_Text passage_.
○ ○ ○ ○ ○ ○ ○

M1A2 Abrams Tank 1st Marine Division TIGERCOMP Marine Corps Base Camp Pendleton Aug 2019. 1st Marine Division photo by Sgt. Tayler P. Schwamb

The Wall Street Journal has a report that the Marines are set to drastically reboot in the next decade. In short, they will get leaner and lighter, shedding about 15,000 Marines, ditching lots of old-school 155mm tube artillery in favor of mobile truck-mounted anti-ship missile batteries. The 8th Marines would be disbanded along with some helicopter squadrons while the number of UAV squadrons will be doubled.

The focus of the new 2030 USMC would be an updated Wake Island 1941 program-– landing on and defending small Pacific islands to deny the use of an area to a Chinese naval force.

Oh yeah, and the Marines will also lose all of their beautiful and hard-serving Abrams main battle tanks.

A century of support to the Devils

The Marines got into the tank game in the 1920s and has employed armor in every major combat action ever since– with the exception of Wake Island.

In 1923, the Marines established Light Tank Platoon, East Coast Expeditionary Force at Quantico with a handful of Great War surplus U.S. Army (a trend that would continue) M1917 Renault light tanks, two-man 6-ton vehicles armed with a light machine gun.

Marine M1917 Renault Light Tanks, “Tanks Going into Action, Antietam, 1924”

In 1927, this platoon was assigned to the 3d Marine Brigade in China, where it would operate for a year before it returned to the States and was disbanded in 1930.

Then came two armored platoons stood up in the mid-1930s equipped with the light (5-ton) Marmon-Harrington tankettes, of which a whopping 10 were acquired.

Marine Marmon-Herrington tankette landing from lighter, 1930s

On 1 August 1940, the USMC established the 3d Tank Company with M2A4 light tanks. This unit the next year became Alpha Company, 1st Tank Battalion and by early 1942 were rushed to defend American Samoa. By August, they were landing at Guadalcanal.

○ ○ ○ ○ ○ ○ ○

_Data section_.

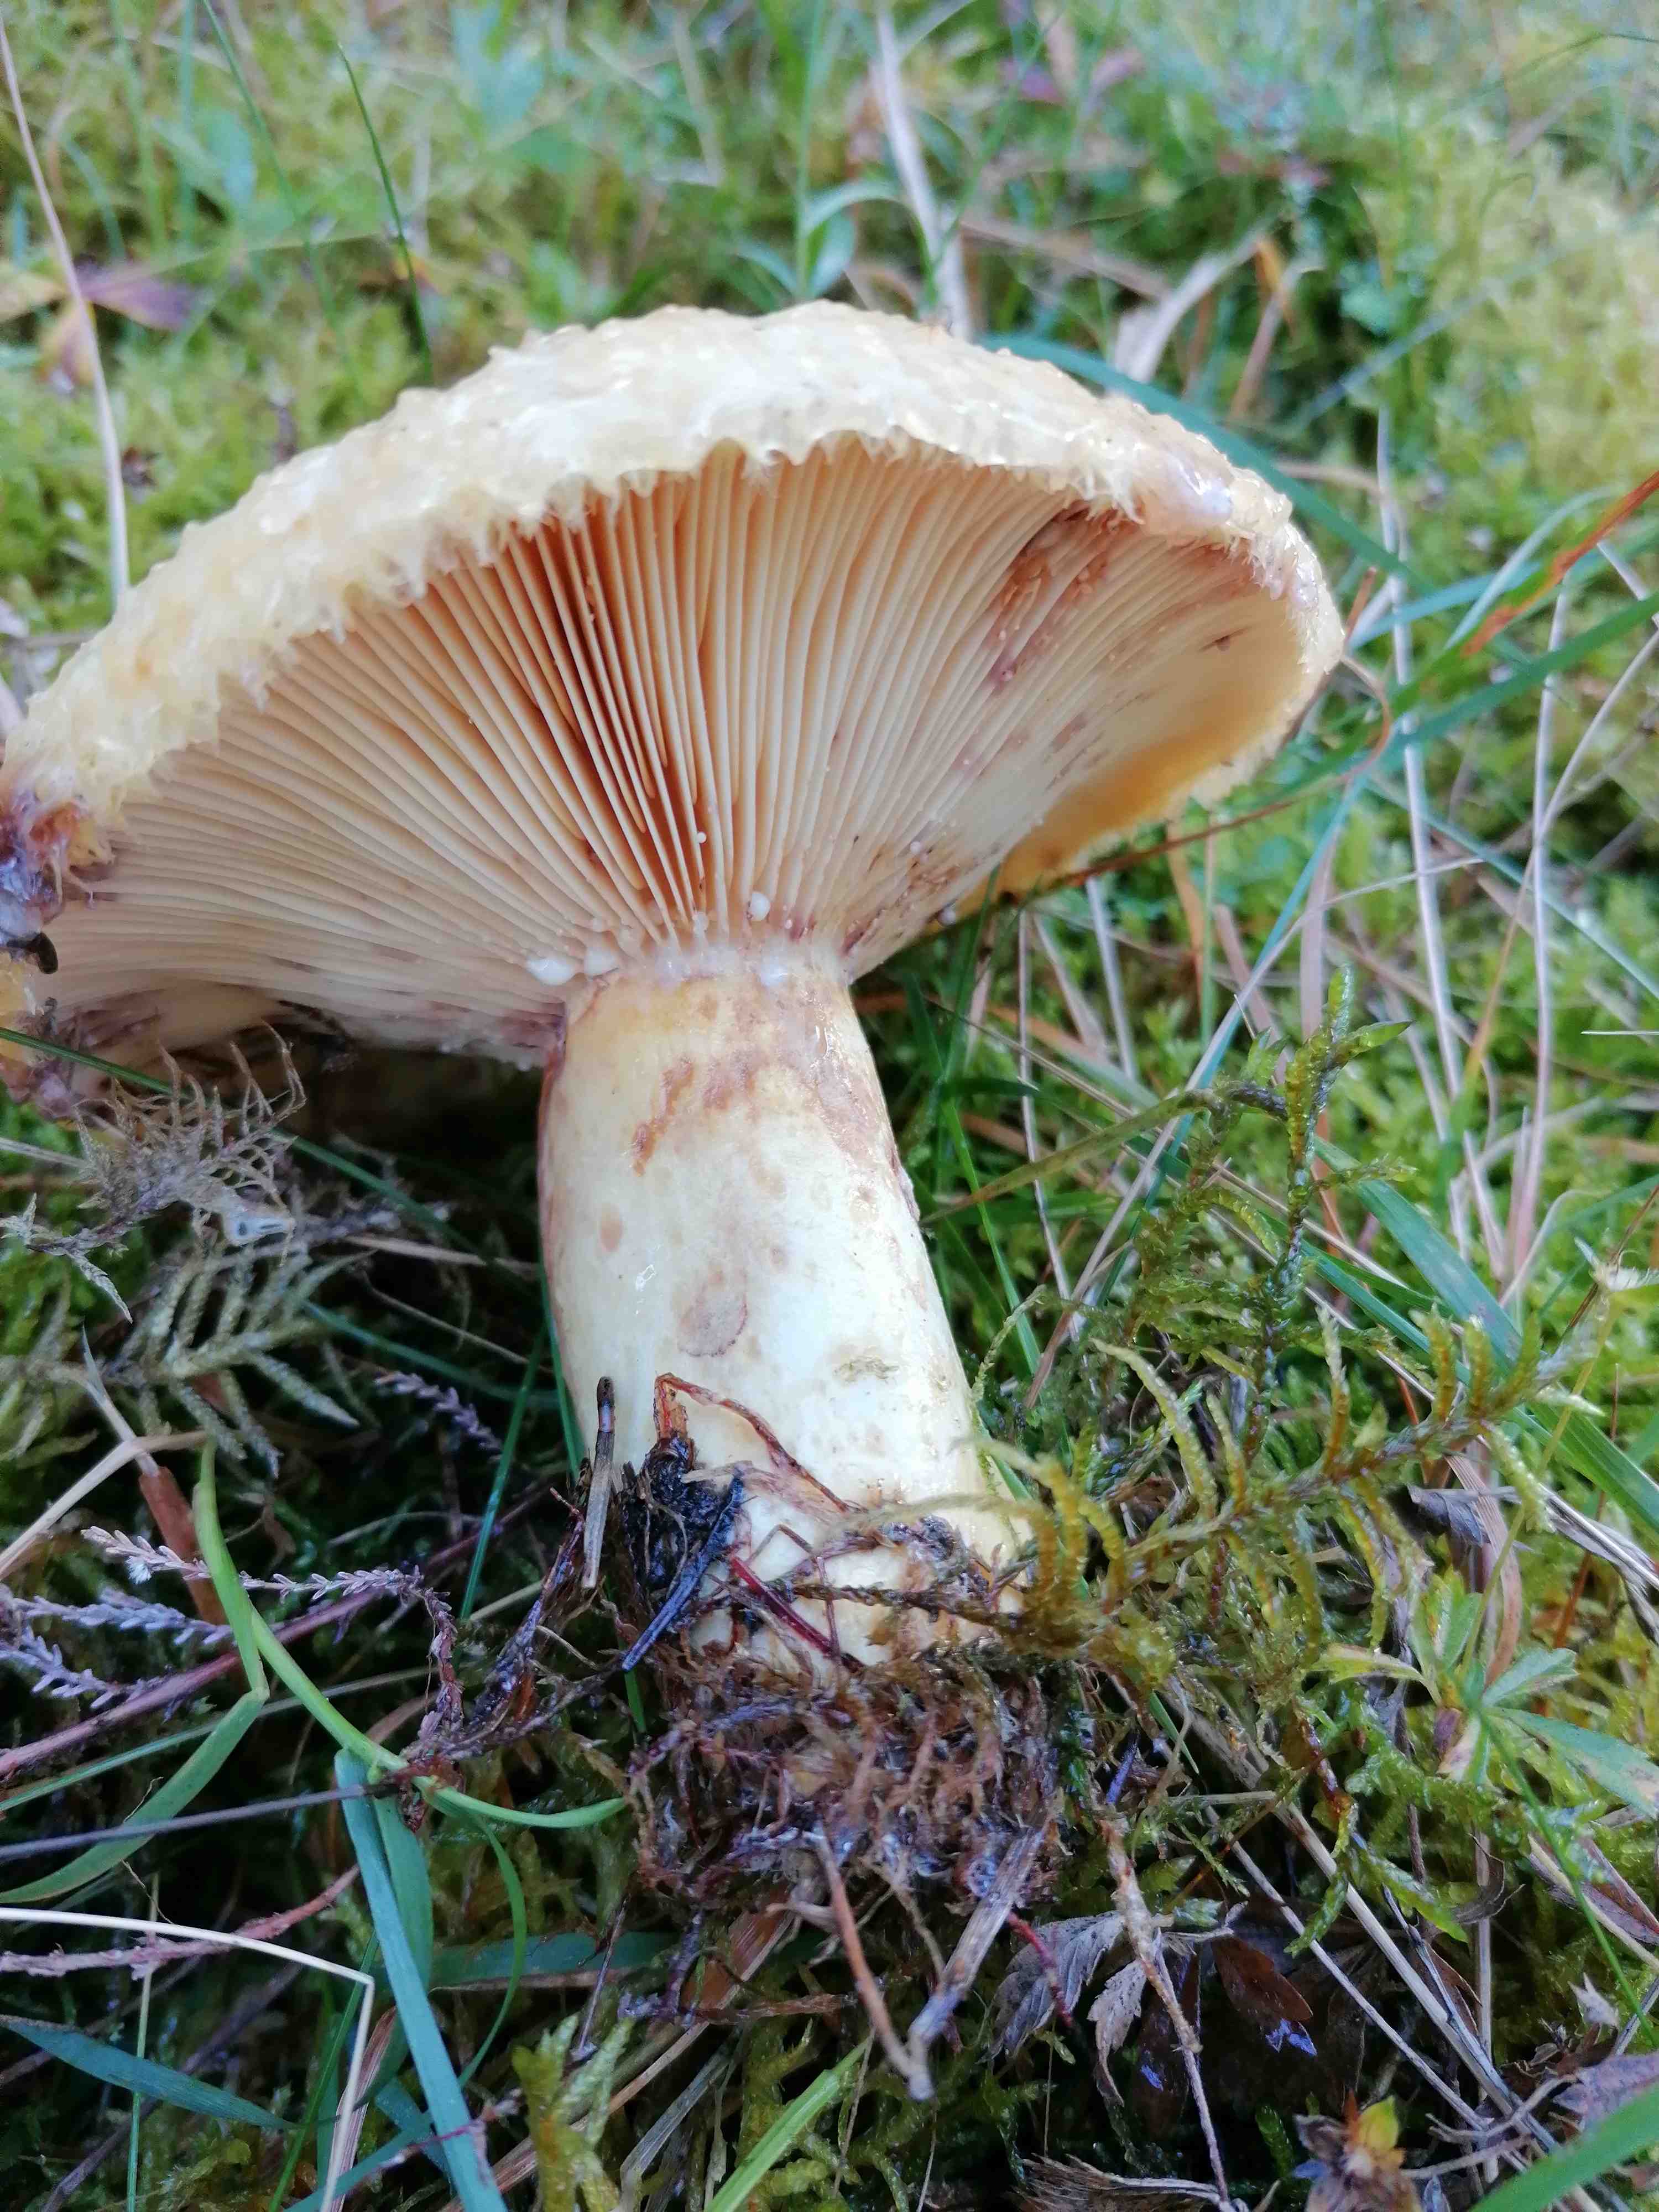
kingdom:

○ ○ ○ ○ ○ ○ ○

_What to work on_.
Repeat the passage about the Marine Corps and its tanks in full, word for word. Only the passage counts here; leave the data out of it.

_Solution_.
M1A2 Abrams Tank 1st Marine Division TIGERCOMP Marine Corps Base Camp Pendleton Aug 2019. 1st Marine Division photo by Sgt. Tayler P. Schwamb

The Wall Street Journal has a report that the Marines are set to drastically reboot in the next decade. In short, they will get leaner and lighter, shedding about 15,000 Marines, ditching lots of old-school 155mm tube artillery in favor of mobile truck-mounted anti-ship missile batteries. The 8th Marines would be disbanded along with some helicopter squadrons while the number of UAV squadrons will be doubled.

The focus of the new 2030 USMC would be an updated Wake Island 1941 program-– landing on and defending small Pacific islands to deny the use of an area to a Chinese naval force.

Oh yeah, and the Marines will also lose all of their beautiful and hard-serving Abrams main battle tanks.

A century of support to the Devils

The Marines got into the tank game in the 1920s and has employed armor in every major combat action ever since– with the exception of Wake Island.

In 1923, the Marines established Light Tank Platoon, East Coast Expeditionary Force at Quantico with a handful of Great War surplus U.S. Army (a trend that would continue) M1917 Renault light tanks, two-man 6-ton vehicles armed with a light machine gun.

Marine M1917 Renault Light Tanks, “Tanks Going into Action, Antietam, 1924”

In 1927, this platoon was assigned to the 3d Marine Brigade in China, where it would operate for a year before it returned to the States and was disbanded in 1930.

Then came two armored platoons stood up in the mid-1930s equipped with the light (5-ton) Marmon-Harrington tankettes, of which a whopping 10 were acquired.

Marine Marmon-Herrington tankette landing from lighter, 1930s

On 1 August 1940, the USMC established the 3d Tank Company with M2A4 light tanks. This unit the next year became Alpha Company, 1st Tank Battalion and by early 1942 were rushed to defend American Samoa. By August, they were landing at Guadalcanal.